I got a csv-file containing names and income. Some names are shown multiple times. I wanted to merge these to get only 1 unique name each with the income next to it using Pandas.

I thought pivot would be the solution for my problem. I tried the following:

df = pd.read_csv("properties.csv")
df = df.iloc[1:]
df = pd.DataFrame(df, columns= ['income', 'names'])
df['source'] = df['income'].astype(int)

test = pd.pivot_table(df, index='names', values='income')

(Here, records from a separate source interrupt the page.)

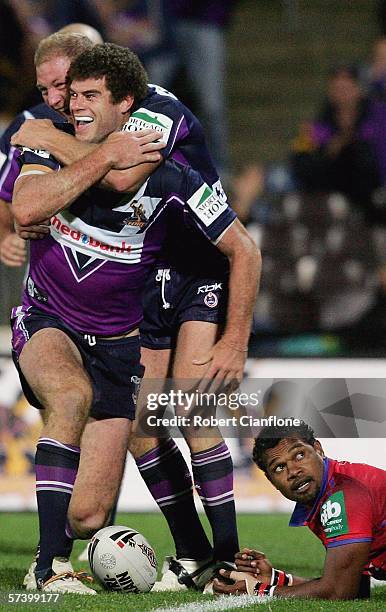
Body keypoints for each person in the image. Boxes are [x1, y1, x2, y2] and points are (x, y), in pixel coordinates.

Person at [13, 39, 262, 594]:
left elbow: (126, 178)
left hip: (195, 268)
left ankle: (223, 561)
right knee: (142, 432)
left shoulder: (159, 131)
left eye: (80, 92)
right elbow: (25, 206)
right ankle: (187, 552)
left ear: (125, 100)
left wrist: (236, 342)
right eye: (57, 92)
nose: (64, 103)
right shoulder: (47, 138)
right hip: (116, 297)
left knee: (191, 411)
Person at [213, 421, 386, 600]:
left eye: (299, 455)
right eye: (279, 467)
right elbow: (353, 584)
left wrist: (258, 590)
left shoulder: (344, 494)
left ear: (318, 449)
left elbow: (339, 590)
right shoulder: (326, 492)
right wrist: (275, 579)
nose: (293, 471)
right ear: (272, 481)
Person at [0, 24, 103, 268]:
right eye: (46, 89)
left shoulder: (135, 115)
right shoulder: (29, 125)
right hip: (54, 265)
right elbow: (4, 192)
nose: (55, 98)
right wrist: (5, 235)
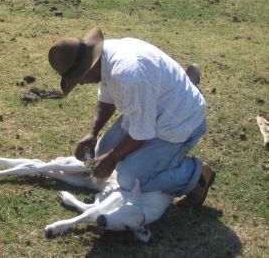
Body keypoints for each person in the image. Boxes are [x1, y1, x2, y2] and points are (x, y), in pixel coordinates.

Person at [48, 26, 215, 205]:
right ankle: (141, 159)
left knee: (128, 178)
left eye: (79, 77)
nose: (80, 83)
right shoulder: (105, 58)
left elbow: (141, 133)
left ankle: (195, 174)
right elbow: (106, 100)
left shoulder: (129, 74)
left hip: (178, 123)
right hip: (151, 110)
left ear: (89, 66)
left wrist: (113, 158)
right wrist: (93, 133)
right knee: (99, 152)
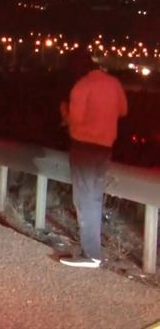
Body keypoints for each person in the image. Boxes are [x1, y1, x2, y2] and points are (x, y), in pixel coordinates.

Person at [58, 51, 128, 268]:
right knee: (95, 199)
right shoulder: (113, 83)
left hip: (84, 149)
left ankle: (91, 255)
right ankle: (92, 251)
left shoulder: (81, 86)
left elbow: (76, 122)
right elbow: (123, 110)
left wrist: (65, 113)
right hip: (105, 149)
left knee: (85, 199)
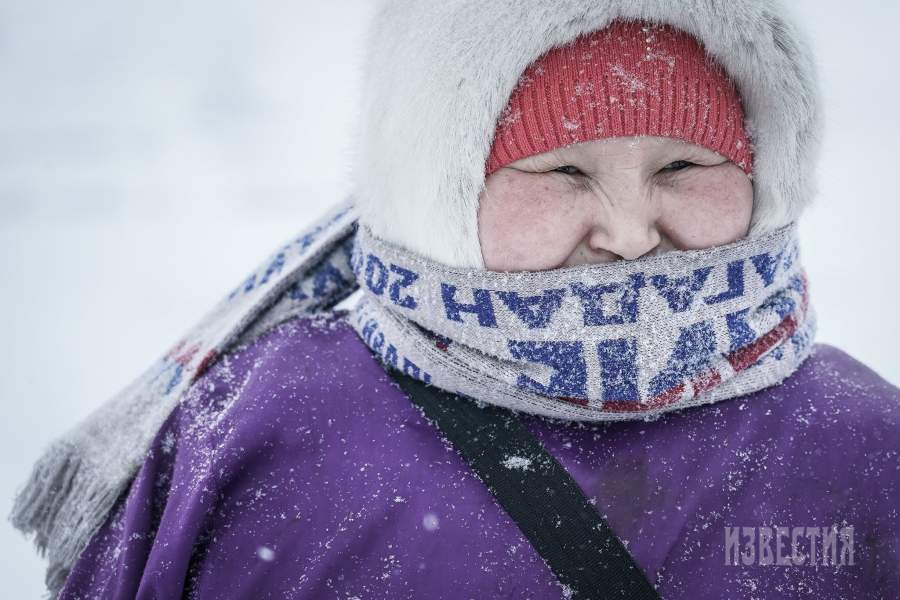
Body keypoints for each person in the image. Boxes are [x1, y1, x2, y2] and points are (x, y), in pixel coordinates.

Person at [12, 3, 900, 598]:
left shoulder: (867, 446)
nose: (630, 232)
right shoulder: (259, 431)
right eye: (561, 170)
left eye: (683, 166)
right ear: (438, 189)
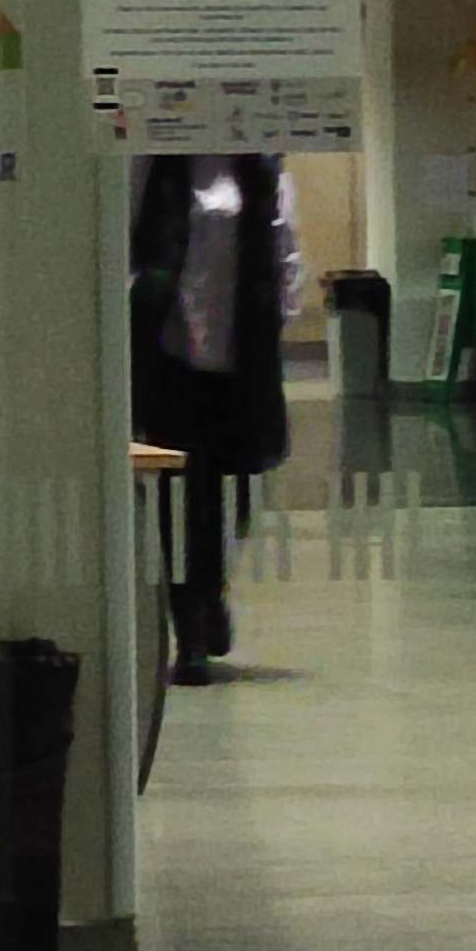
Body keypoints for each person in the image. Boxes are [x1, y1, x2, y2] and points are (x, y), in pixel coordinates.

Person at [128, 150, 301, 685]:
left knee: (236, 487)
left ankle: (213, 589)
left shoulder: (264, 171)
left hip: (240, 353)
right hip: (171, 354)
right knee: (183, 495)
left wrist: (276, 323)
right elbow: (127, 247)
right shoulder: (153, 168)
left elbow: (285, 253)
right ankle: (191, 629)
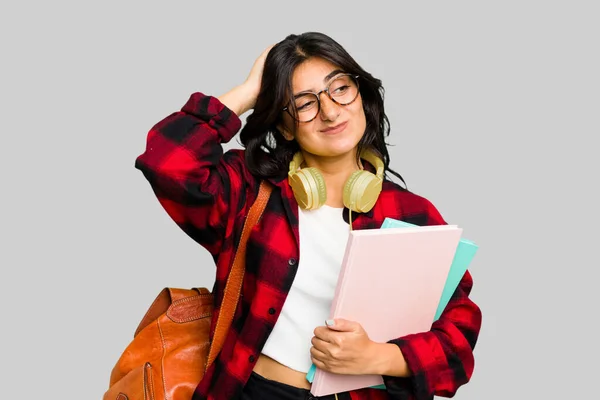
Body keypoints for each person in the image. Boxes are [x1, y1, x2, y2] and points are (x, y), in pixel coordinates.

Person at [135, 32, 482, 400]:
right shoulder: (249, 192)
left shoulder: (413, 215)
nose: (330, 111)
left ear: (361, 95)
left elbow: (458, 339)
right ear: (285, 125)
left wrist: (380, 356)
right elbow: (167, 161)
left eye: (340, 89)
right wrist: (251, 90)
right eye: (304, 104)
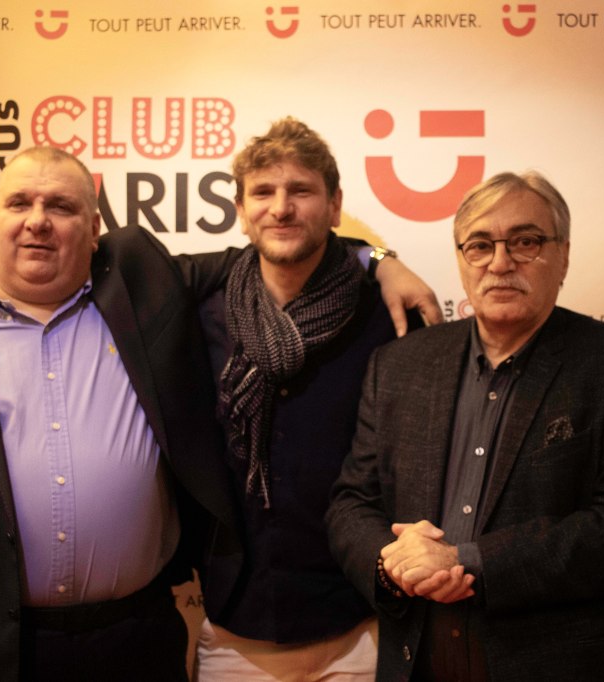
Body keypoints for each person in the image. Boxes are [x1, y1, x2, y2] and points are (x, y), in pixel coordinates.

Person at [0, 145, 436, 682]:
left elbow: (275, 251)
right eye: (19, 202)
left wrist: (377, 258)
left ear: (95, 228)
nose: (38, 220)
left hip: (138, 641)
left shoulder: (142, 297)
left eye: (62, 206)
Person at [327, 170, 604, 680]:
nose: (500, 262)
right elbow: (351, 503)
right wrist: (390, 562)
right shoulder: (399, 365)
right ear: (461, 260)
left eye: (525, 241)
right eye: (479, 245)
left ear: (563, 256)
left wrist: (469, 561)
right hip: (419, 664)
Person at [193, 118, 424, 680]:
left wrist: (380, 259)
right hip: (236, 629)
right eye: (263, 193)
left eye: (301, 190)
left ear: (335, 204)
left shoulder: (390, 314)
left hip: (360, 621)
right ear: (241, 211)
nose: (281, 208)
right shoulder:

What the problem is that I would like to numbers itself rather than the average.

For example:

name1: 2,3,2,3

name2: 1,2,4,1

Instead of:

name1: 2.5

name2: 2

Hiach
  • 1
  • 1
    Looks like duplicate to https://stackoverflow.com/questions/22219004/grouping-rows-in-list-in-pandas-groupby – 9dogs May 15 '19 at 19:32
  • default `aggfunc` of pivot_table is numpy.mean, which is why you're getting the average. – Snehaa Ganesan May 15 '19 at 19:34
  • @9dogs In my case I have over 500 names. So applying the solutions described in that post does not seem to be possible. But I could be missing something? – Hiach May 15 '19 at 20:03
  • did you try? you would pass it to to the `aggfunc` parameter: `pd.pivot_table(df, index='names', values='income', aggfunc=list)` – dan_g May 15 '19 at 20:13
  • @dan_g Thank you for your solution. I wasn't aware of the aggfunc possibilities besides average and sum. – Hiach May 15 '19 at 20:19

0 Answers0